- _EXERCISE INPUT_:
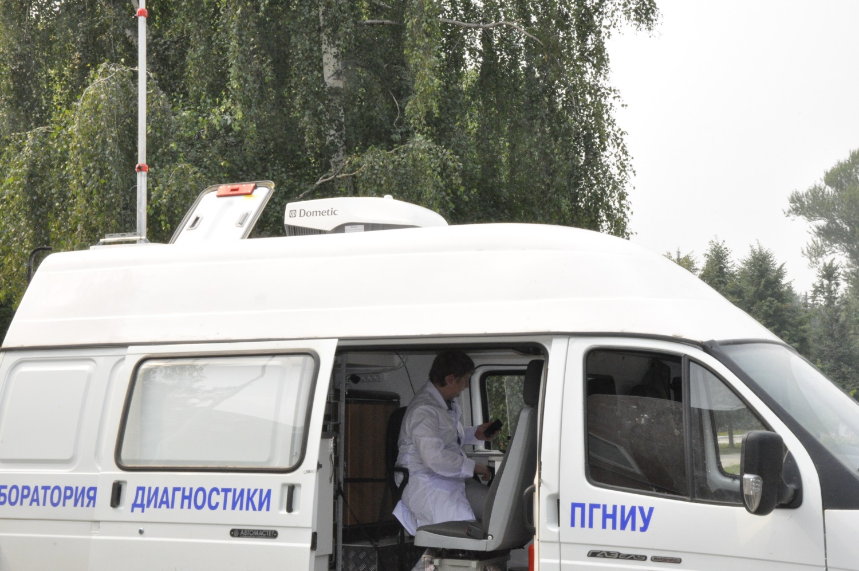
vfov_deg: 22.6
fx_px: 1430
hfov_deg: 33.4
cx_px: 430
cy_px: 286
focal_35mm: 60
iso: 2000
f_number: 29
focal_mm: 40
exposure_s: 1/200
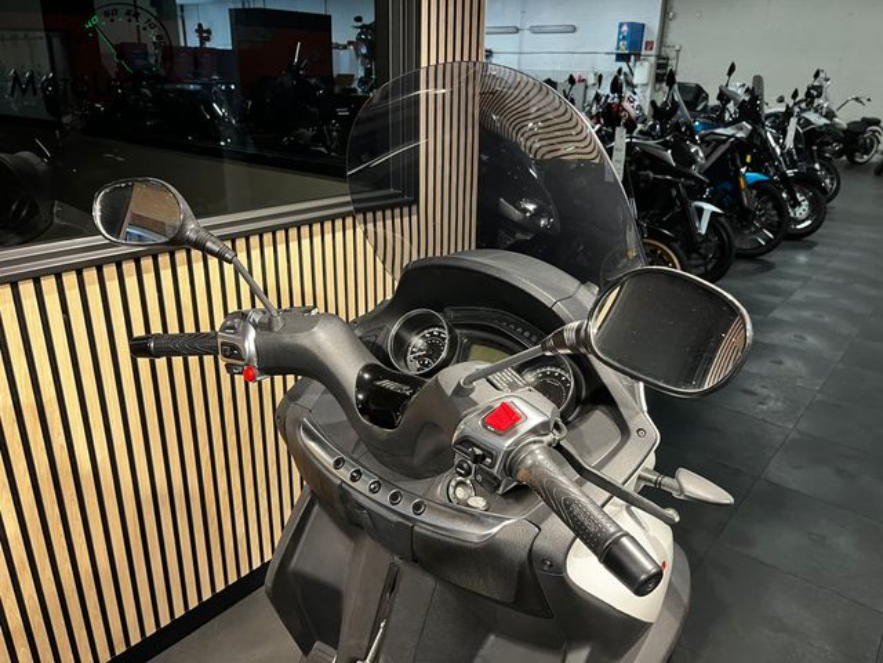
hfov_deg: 67.3
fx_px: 663
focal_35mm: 26
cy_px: 332
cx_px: 442
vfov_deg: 53.1
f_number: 1.6
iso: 250
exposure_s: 1/50
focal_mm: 5.1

- _ABOUT THIS EXERCISE_: The records above must be retyped exactly. Please omit the pictures.

- _ANSWER TO THIS EXERCISE_:
vfov_deg: 22.6
fx_px: 1430
hfov_deg: 33.4
cx_px: 430
cy_px: 286
focal_35mm: 60
iso: 2000
f_number: 29
focal_mm: 40
exposure_s: 1/200
hfov_deg: 67.3
fx_px: 663
focal_35mm: 26
cy_px: 332
cx_px: 442
vfov_deg: 53.1
f_number: 1.6
iso: 250
exposure_s: 1/50
focal_mm: 5.1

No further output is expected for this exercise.